CREW 8 NEWS| PADANG
Pengadilan Tinggi Sumatera Barat mengonfirmasi tengah memproses dan menindaklanjuti surat pengaduan yang diajukan Dewan Pimpinan Wilayah (DPW) Advokasi Rakyat Untuk Nusantara (ARUN) Sumatera Barat terkait dugaan pelanggaran dalam proses pengambilan sumpah advokat atas nama Dr. Suharizal, SH, MH.
Konfirmasi tersebut menjadi perkembangan terbaru atas surat ARUN yang disampaikan kepada Ketua Pengadilan Tinggi Padang pada 22 Juni 2026. Dalam surat itu, ARUN meminta Pengadilan Tinggi melakukan penelaahan terhadap legalitas proses pengambilan sumpah advokat yang bersangkutan serta mengambil langkah sesuai kewenangan apabila ditemukan adanya pelanggaran.
ARUN mendalilkan bahwa Dr. Suharizal diduga masih berstatus Aparatur Sipil Negara (ASN) ketika diambil sumpah sebagai advokat. Organisasi tersebut juga mengutip ketentuan Undang-Undang Nomor 18 Tahun 2003 tentang Advokat yang pada pokoknya mengatur larangan bagi ASN menjalankan profesi advokat. Selain itu, ARUN mempertanyakan kesesuaian dokumen persyaratan yang digunakan dalam proses pengambilan sumpah dan meminta Pengadilan Tinggi melakukan pemeriksaan terhadap dugaan adanya keterangan yang tidak benar dalam administrasi pengajuan sumpah advokat.
Dalam suratnya, ARUN menegaskan bahwa permohonan tersebut diajukan sebagai bentuk kepedulian terhadap marwah lembaga peradilan dan integritas profesi advokat. Organisasi itu meminta Pengadilan Tinggi mengambil tindakan sesuai ketentuan hukum yang berlaku apabila hasil penelaahan menemukan adanya pelanggaran administratif maupun ketentuan peraturan perundang-undangan.

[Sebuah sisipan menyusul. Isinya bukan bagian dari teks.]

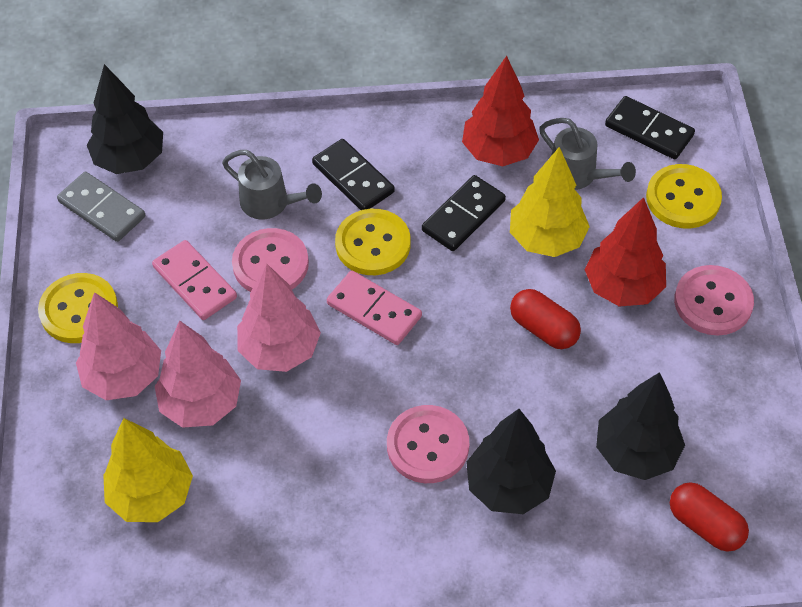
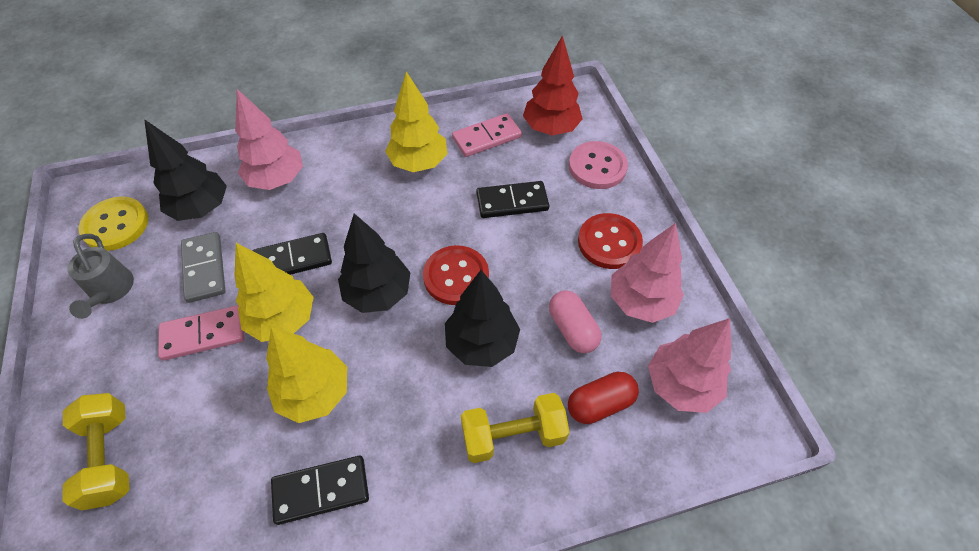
grey watering can: 2 -> 1
pink button: 3 -> 1
pink capsule: 0 -> 1
red button: 0 -> 2
red capsule: 2 -> 1
red tree: 2 -> 1
yellow button: 3 -> 1
yellow dumbbell: 0 -> 2
yellow tree: 2 -> 3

Informasi yang diperoleh media menyebutkan bahwa surat tersebut kini telah masuk dalam proses penanganan di lingkungan Pengadilan Tinggi Sumatera Barat. Namun demikian, hingga berita ini diturunkan belum terdapat keputusan resmi ataupun hasil pemeriksaan yang menyimpulkan benar atau tidaknya substansi pengaduan yang disampaikan ARUN.
Karena itu, proses yang berlangsung saat ini masih merupakan tahapan penelaahan administratif sesuai mekanisme internal lembaga peradilan. Hasil akhir sepenuhnya menjadi kewenangan Pengadilan Tinggi Sumatera Barat berdasarkan fakta, dokumen, dan ketentuan hukum yang berlaku.
Sementara itu, nama Dr. Suharizal juga menjadi perhatian publik setelah sebelumnya dilaporkan oleh Kepala Kejaksaan Negeri Padang ke Polresta Padang terkait dugaan perintangan penyidikan dalam perkara dugaan korupsi. Meski demikian, laporan tersebut merupakan proses hukum yang berdiri sendiri dan tidak berkaitan langsung dengan pemeriksaan administratif atas proses pengambilan sumpah advokat yang kini sedang ditelaah oleh Pengadilan Tinggi.
Hingga berita ini diterbitkan, media masih berupaya memperoleh konfirmasi dan tanggapan dari Dr. Suharizal, SH, MH maupun kuasa hukumnya terkait materi pengaduan yang diajukan ARUN. Pemberitaan ini akan diperbarui apabila telah diperoleh penjelasan dari pihak yang bersangkutan sebagai bagian dari penerapan prinsip keberimbangan dan Kode Etik Jurnalistik.